● TASK PROMPT
From the entries below, say how many lines carry the word "path", and give nothing but the number.

● GIVEN RECORDS

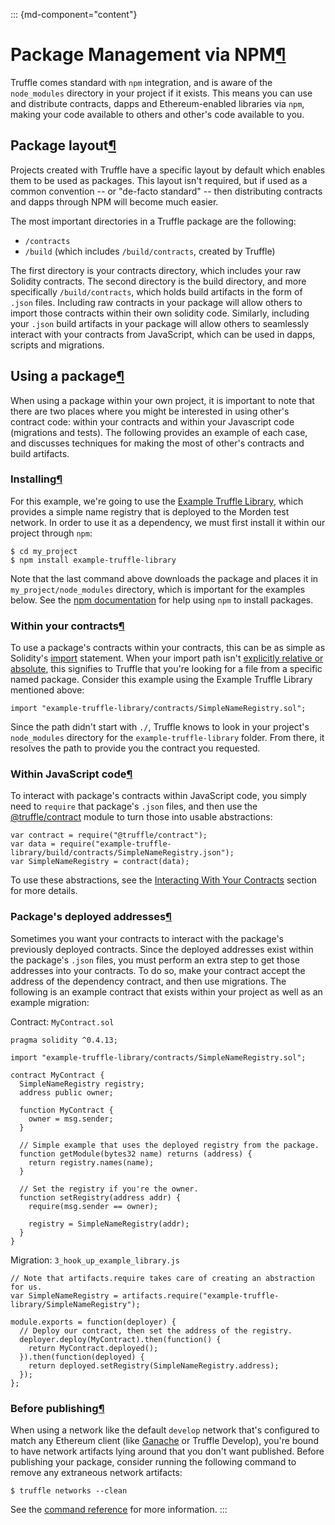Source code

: <div>

::: {md-component="content"}
# Package Management via NPM[¶](#package-management-via-npm "Permanent link")

Truffle comes standard with `npm` integration, and is aware of the
`node_modules` directory in your project if it exists. This means you
can use and distribute contracts, dapps and Ethereum-enabled libraries
via `npm`, making your code available to others and other\'s code
available to you.

## Package layout[¶](#package-layout "Permanent link")

Projects created with Truffle have a specific layout by default which
enables them to be used as packages. This layout isn\'t required, but if
used as a common convention \-- or \"de-facto standard\" \-- then
distributing contracts and dapps through NPM will become much easier.

The most important directories in a Truffle package are the following:

-   `/contracts`
-   `/build` (which includes `/build/contracts`, created by Truffle)

The first directory is your contracts directory, which includes your raw
Solidity contracts. The second directory is the build directory, and
more specifically `/build/contracts`, which holds build artifacts in the
form of `.json` files. Including raw contracts in your package will
allow others to import those contracts within their own solidity code.
Similarly, including your `.json` build artifacts in your package will
allow others to seamlessly interact with your contracts from JavaScript,
which can be used in dapps, scripts and migrations.

## Using a package[¶](#using-a-package "Permanent link")

When using a package within your own project, it is important to note
that there are two places where you might be interested in using
other\'s contract code: within your contracts and within your Javascript
code (migrations and tests). The following provides an example of each
case, and discusses techniques for making the most of other\'s contracts
and build artifacts.

### Installing[¶](#installing "Permanent link")

For this example, we\'re going to use the [Example Truffle
Library](https://github.com/ConsenSys/example-truffle-library), which
provides a simple name registry that is deployed to the Morden test
network. In order to use it as a dependency, we must first install it
within our project through `npm`:

<div>

    $ cd my_project
    $ npm install example-truffle-library

</div>

Note that the last command above downloads the package and places it in
`my_project/node_modules` directory, which is important for the examples
below. See the [npm documentation](https://docs.npmjs.com/) for help
using `npm` to install packages.

### Within your contracts[¶](#within-your-contracts "Permanent link")

To use a package\'s contracts within your contracts, this can be as
simple as Solidity\'s
[import](https://solidity.readthedocs.io/en/develop/layout-of-source-files.html?#importing-other-source-files)
statement. When your import path isn\'t [explicitly relative or
absolute](/docs/truffle/getting-started/compiling-contracts#dependencies),
this signifies to Truffle that you\'re looking for a file from a
specific named package. Consider this example using the Example Truffle
Library mentioned above:

<div>

    import "example-truffle-library/contracts/SimpleNameRegistry.sol";

</div>

Since the path didn\'t start with `./`, Truffle knows to look in your
project\'s `node_modules` directory for the `example-truffle-library`
folder. From there, it resolves the path to provide you the contract you
requested.

### Within JavaScript code[¶](#within-javascript-code "Permanent link")

To interact with package\'s contracts within JavaScript code, you simply
need to `require` that package\'s `.json` files, and then use the
[\@truffle/contract](https://github.com/trufflesuite/truffle/tree/master/packages/contract)
module to turn those into usable abstractions:

<div>

    var contract = require("@truffle/contract");
    var data = require("example-truffle-library/build/contracts/SimpleNameRegistry.json");
    var SimpleNameRegistry = contract(data);

</div>

To use these abstractions, see the [Interacting With Your
Contracts](/docs/truffle/getting-started/interacting-with-your-contracts)
section for more details.

### Package\'s deployed addresses[¶](#packages-deployed-addresses "Permanent link")

Sometimes you want your contracts to interact with the package\'s
previously deployed contracts. Since the deployed addresses exist within
the package\'s `.json` files, you must perform an extra step to get
those addresses into your contracts. To do so, make your contract accept
the address of the dependency contract, and then use migrations. The
following is an example contract that exists within your project as well
as an example migration:

Contract: `MyContract.sol`

<div>

    pragma solidity ^0.4.13;

    import "example-truffle-library/contracts/SimpleNameRegistry.sol";

    contract MyContract {
      SimpleNameRegistry registry;
      address public owner;

      function MyContract {
        owner = msg.sender;
      }

      // Simple example that uses the deployed registry from the package.
      function getModule(bytes32 name) returns (address) {
        return registry.names(name);
      }

      // Set the registry if you're the owner.
      function setRegistry(address addr) {
        require(msg.sender == owner);

        registry = SimpleNameRegistry(addr);
      }
    }

</div>

Migration: `3_hook_up_example_library.js`

<div>

    // Note that artifacts.require takes care of creating an abstraction for us.
    var SimpleNameRegistry = artifacts.require("example-truffle-library/SimpleNameRegistry");

    module.exports = function(deployer) {
      // Deploy our contract, then set the address of the registry.
      deployer.deploy(MyContract).then(function() {
        return MyContract.deployed();
      }).then(function(deployed) {
        return deployed.setRegistry(SimpleNameRegistry.address);
      });
    };

</div>

### Before publishing[¶](#before-publishing "Permanent link")

When using a network like the default `develop` network that\'s
configured to match any Ethereum client (like [Ganache](/ganache) or
Truffle Develop), you\'re bound to have network artifacts lying around
that you don\'t want published. Before publishing your package, consider
running the following command to remove any extraneous network
artifacts:

<div>

    $ truffle networks --clean

</div>

See the [command
reference](/docs/truffle/reference/truffle-commands#networks) for more
information.
:::

</div>
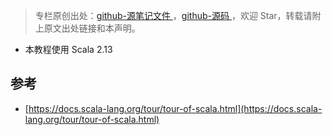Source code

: > 专栏原创出处：[github-源笔记文件 ](https://github.com/GourdErwa/review-notes/tree/master/language/scala-basis) ，[github-源码 ](https://github.com/GourdErwa/scala-advanced/tree/master/scala-base/src/main/scala/com/gourd/scala/base/)，欢迎 Star，转载请附上原文出处链接和本声明。

- 本教程使用 Scala 2.13


## 参考
- [https://docs.scala-lang.org/tour/tour-of-scala.html](https://docs.scala-lang.org/tour/tour-of-scala.html)
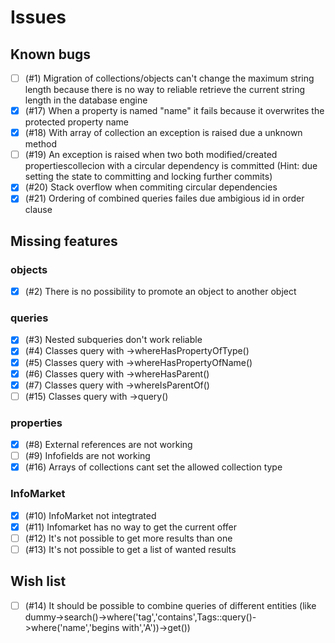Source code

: # Issues

## Known bugs
- [ ] (#1) Migration of collections/objects can't change the maximum string length because there is no way to reliable retrieve the current string length in the database engine
- [X] (#17) When a property is named "name" it fails because it overwrites the protected property name
- [X] (#18) With array of collection an exception is raised due a unknown method
- [ ] (#19) An exception is raised when two both modified/created propertiescollecion with a circular dependency is committed (Hint: due setting the state to committing and locking further commits)
- [X] (#20) Stack overflow when commiting circular dependencies
- [X] (#21) Ordering of combined queries failes due ambigious id in order clause 

## Missing features
### objects
- [X] (#2) There is no possibility to promote an object to another object

### queries
- [X] (#3) Nested subqueries don't work reliable
- [X] (#4) Classes query with ->whereHasPropertyOfType()
- [X] (#5) Classes query with ->whereHasPropertyOfName()
- [X] (#6) Classes query with ->whereHasParent()
- [X] (#7) Classes query with ->whereIsParentOf()
- [ ] (#15) Classes query with ->query()

### properties
- [X] (#8) External references are not working
- [ ] (#9) Infofields are not working
- [X] (#16) Arrays of collections cant set the allowed collection type

### InfoMarket
- [X] (#10) InfoMarket not integtrated
- [X] (#11) Infomarket has no way to get the current offer
- [ ] (#12) It's not possible to get more results than one
- [ ] (#13) It's not possible to get a list of wanted results
      
## Wish list
- [ ] (#14) It should be possible to combine queries of different entities (like dummy->search()->where('tag','contains',Tags::query()->where('name','begins with','A'))->get())
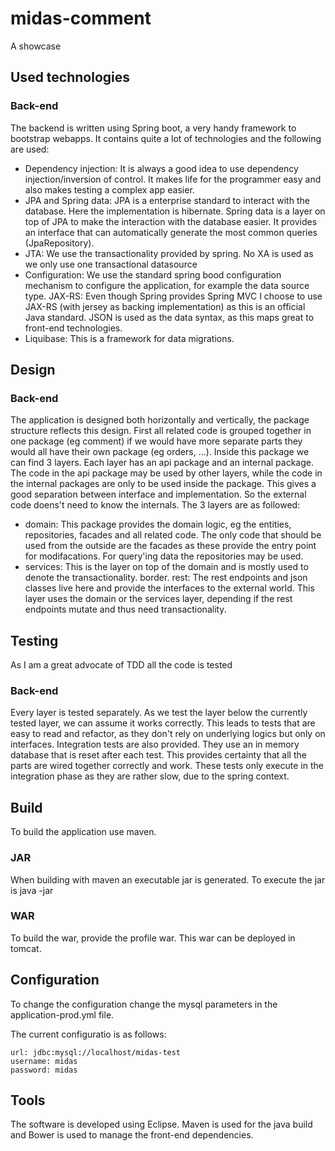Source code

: # midas-comment
A showcase

## Used technologies
### Back-end
The backend is written using Spring boot, a very handy framework to bootstrap webapps.
It contains quite a lot of technologies and the following are used:
* Dependency injection: It is always a good idea to use dependency injection/inversion of control. It makes life for the programmer easy and also makes testing a complex app easier.
* JPA and Spring data: JPA is a enterprise standard to interact with the database. Here the implementation is hibernate. Spring data is a layer on top of JPA to make the interaction with the database easier. It provides an interface that can automatically generate the most common queries (JpaRepository).
* JTA: We use the transactionality provided by spring. No XA is used as we only use one transactional datasource
* Configuration: We use the standard spring bood configuration mechanism to configure the application, for example the data source type.
JAX-RS: Even though Spring provides Spring MVC I choose to use JAX-RS (with jersey as backing implementation) as this is an official Java standard. JSON is used as the data syntax, as this maps great to front-end technologies.
* Liquibase: This is a framework for data migrations.

## Design
### Back-end
The application is designed both horizontally and vertically, the package structure reflects this design. First all related code is grouped together in one package (eg comment) if we would have more separate parts they would all have their own package (eg orders, ...). 
Inside this package we can find 3 layers. Each layer has an api package and an internal package. The code in the api package may be used by other layers, while the code in the internal packages are only to be used inside the package. This gives a good separation between interface and implementation. So the external code doens't need to know the internals.
The 3 layers are as followed:
* domain: This package provides the domain logic, eg the entities, repositories, facades and all related code. The only code that should be used from the outside are the facades as these provide the entry point for modifacations. For query'ing data the repositories may be used.
* services: This is the layer on top of the domain and is mostly used to denote the transactionality. border.
rest: The rest endpoints and json classes live here and provide the interfaces to the external world. This layer uses the domain or the services layer, depending if the rest endpoints mutate and thus need transactionality.

## Testing
As I am a great advocate of TDD all the code is tested
### Back-end
Every layer is tested separately. As we test the layer below the currently tested layer, we can assume it works correctly. This leads to tests that are easy to read and refactor, as they don't rely on underlying logics but only on interfaces. 
Integration tests are also provided. They use an in memory database that is reset after each test. This provides certainty that all the parts are wired together correctly and work. These tests only execute in the integration phase as they are rather slow, due to the spring context.

## Build
To build the application use maven. 
### JAR
When building with maven an executable jar is generated. To execute the jar is java -jar
### WAR
To build the war, provide the profile war. This war can be deployed in tomcat.

## Configuration
To change the configuration change the mysql parameters in the application-prod.yml file.

The current configuratio is as follows:

	url: jdbc:mysql://localhost/midas-test
	username: midas
	password: midas

## Tools
The software is developed using Eclipse. Maven is used for the java build and Bower is used to manage the front-end dependencies.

● ANSWER FOR THIS EXERCISE
3